Similarly, the plaintiff’s action for quantum meruit against Mall Owner was valid on the basis of the pleadings and evidence to date. According to the Court, the effect of the JDA was to obligate the plaintiff “to incur expenditures that would benefit [Mall Owner], even if [the plaintiff’s] obligation was made in favour of [JVP]”.

In the circumstances, the Court concluded that there were serious issues to be tried in the Action, namely the plaintiff’s claims for unjust enrichment and by way of quantum meruit.

Temporary Stay of Action

The Court held that the Action against Mall Owner should be temporarily stayed, pending the resolution of the Arbitration, on the basis that:

  • Most of the plaintiff’s claims were asserted against both JVP and Mall Owner and “are based in large measure on the same factual circumstances”;
  • A determination of the merits of the claims against JVP in the Arbitration “will also determine most of the issues in respect of the claims against [Mall Owner]”. The determination of facts relating to the plaintiff’s oppression and misrepresentation claims against JVP would be fundamental and “probably determinative of [the plaintiff’s] claims of unjust enrichment and quantum meruit against” both Defendant Companies;
  • The plaintiff was allowed to pursue any claims in dispute against Mall Owner after completion of the Arbitration; and
  • The plaintiff would not be prejudiced by staying the Action against Mall Owner because the Court was willing to grant the plaintiff a certificate of pending litigation on title to the Mall to protect the plaintiff’s interests.

On the motion, the Motion Judge considered and distinguished the application of the Supreme Court of Canada’s decision in Telus Communications v. Wellman, 2019 SCC 19, which held that an arbitration agreement did not preclude non-parties to the agreement from seeking a remedy in Court.

Why the Right to Claim Against Non-Parties Is Important

A number of important lessons emerge from the Court’s reasoning in Bridlewood:

  1. A Valid Claim Against Non-Parties to a Joint Venture Agreement can be Pursued in Court. The fact that Mall Owner was not a party to the JDA did not preclude the plaintiff from being able to proceed with equitable claims based on unjust enrichment and quantum meruit against Mall Owner. This is an important consideration in any venture where related parties under common ownership are employed, i.e., one to hold assets such as real estate and another being the operating entity.

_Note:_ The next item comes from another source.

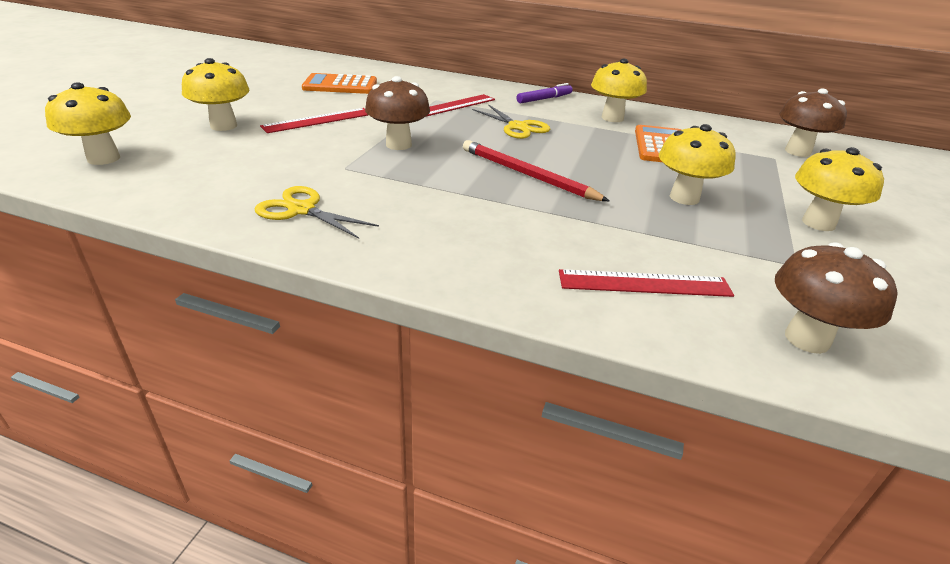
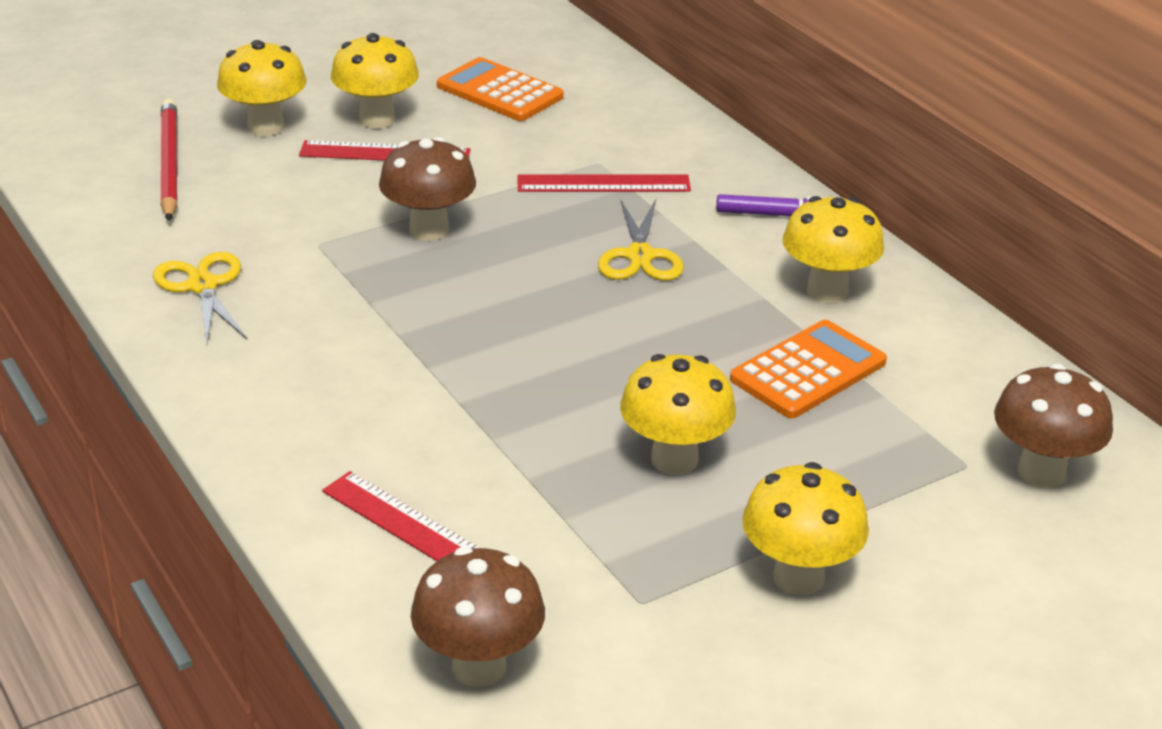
camera: 40 degrees right, 0 degrees up
yellow mushroom [45,82,131,165] -> yellow mushroom moved to [331,33,419,129]
red pencil [463,140,609,201] -> red pencil moved to [160,99,177,221]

    Equitable relief against non-parties to a joint development agreement remains the domain of the Courts, even where an underlying contract calls for arbitration between parties to the agreement; and

  2. Expect Any Action Against the Non-Party to be Temporarily Stayed. The reasoning in Bridlewood is very much in keeping with the non-interventionist approach to arbitrations, adopted by Canadian Courts. While recognizing that the Action against Mall Owner gave rise to serious issues that needed to be tried in Court, the Motion Judge also held that there was no good reason that the Arbitration involving JVP ought not to proceed first.

In the face of an express arbitration provision in the JDA, the Court held that the Arbitration should go ahead, with the Court playing a parallel role in adjudicating claims in the Action against Mall Owner in equity, after the resolution of the Arbitration.

Bridlewood recognizes the pragmatic commercial realities of joint venture arrangements.  

While the Courts are of course willing to enforce the contractual bargain between parties to a joint development agreement, including the requirement to arbitrate disputes, the mere existence of an arbitration clause in no way precludes equitable claims against non-parties to the agreement, especially where they are related to the joint venture partner.